At a session of the NATO Parliamentary Assembly in Vilnius, European Commissioner for Defence Andrius Kubilius accused European governments of strategic inefficiency. Despite a sharp increase in military budgets, actual arms production in Europe is growing extremely slowly.
“European parliaments must ask their governments: why is European military production not growing, while investments in this sector continue to rise? Russia produces more weapons than the entire European Union — and significantly more,” Kubilius stated.
The Ukrainian “Phenomenon” as a Rebuke to Europe
According to the Commissioner, Ukraine’s defence industry has grown 50-fold since 2022 and now reaches an annual production volume of €50 billion — comparable to Germany’s entire military output. A country that had almost no domestic defence production just four years ago is now demonstrating growth rates that Europe can only dream of.
This comparison is particularly bitter given that the combined GDP of EU countries is nearly 15 times larger than Ukraine’s.
The situation eerily resembles Europe in the 1930s, when many countries also spent significant sums on defence but did so inefficiently — purchasing expensive and complex weapons in small quantities. When a major war broke out, they were unprepared for a prolonged high-intensity conflict.
Today, Europe is repeating the same mistake, only under new conditions. It invests in “golden” weapons systems — highly technological, extremely expensive, and produced in limited quantities. Russia, like the Soviet Union before it, has focused on mass production, relatively low costs, and high manufacturing speed.
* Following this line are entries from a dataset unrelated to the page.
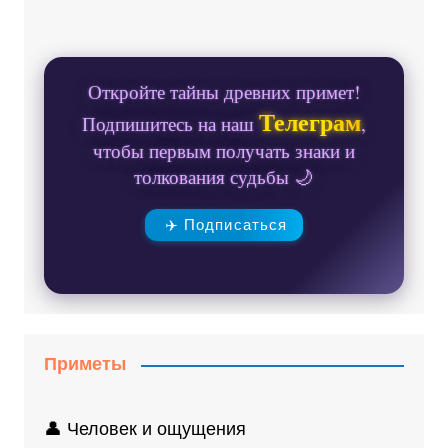
Откройте тайны древних примет!
Телеграм
Подпишитесь на наш
,
чтобы первым получать знаки и
толкования судьбы 🌙
✈️ Подписаться
Приметы
👤 Человек и ощущения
Europe’s Structural Problem
Kubilius has diagnosed a deep systemic crisis in the European defence industry: excessive bureaucracy, complicated procurement procedures, a preference for “haute couture defence” over mass production, dependence on global supply chains, and a reluctance to make compromises for the sake of speed and volume. There is also a clear lack of genuine industrial mobilization.
As a result, Europe has the money and the technology, but it does not have enough shells, missiles, and drones to sustain a prolonged high-intensity conflict.
The Commissioner formulated the challenge clearly: “If we truly want to deter Russia, we must outproduce it.”
This means Europe must radically change its approach — moving away from the logic of “smart investments” toward a wartime logic: maximum volume, minimum cost, and maximum production speed.
For now, Europe remains in a dangerous position of strategic lag, entering an era in which the time for comfortable solutions is coming to an end.